Makes it not really usable for high volume vision tasks. Funny because it is supposed to be a high volume model.
Can recommend Gemini Flash with a fixed cost of $0.0001315 per image vs $0.005525 (768px x 1128px) for gpt-4o(mini) which is around 40 times cheaper while performing great.
2 Likes
Thank you!
After hours of tests, I see some problems with other models too… Assistants do not follow Instructions like before.
So are they just artificially using more tokens to keep the costs consistent between models?
Pretty much. Processing images costs same in pure money.

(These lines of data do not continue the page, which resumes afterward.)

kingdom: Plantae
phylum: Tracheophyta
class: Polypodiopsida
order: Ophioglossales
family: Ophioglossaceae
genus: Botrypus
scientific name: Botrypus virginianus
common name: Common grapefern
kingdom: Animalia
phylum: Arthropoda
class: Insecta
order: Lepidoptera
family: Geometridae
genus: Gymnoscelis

Text is cheaper, though.
1 Like
I definitely don’t fully understand how the pricing and tokens work for images, but does this mean the mini model can actually process images for cheaper (for the user), but they basically won’t let it?
Only OpenAI knows what they can or can’t. But for us the situation is images cost same amount of money.
2 Likes
Well, if anybody from OpenAI is listening, the processing of text images should be WAY cheaper. It doesn’t make sense to price an image of an invoice the same as an image of the Mona Lisa. How do they expect businesses to embrace this technology when they make the cost of processing it’s basic documents so prohibitive.
And yes, I know we can extract text from PDFs and images using OCR, but in many cases, and I can think of one big one, where we could really benefit by letting the model examine the documents first.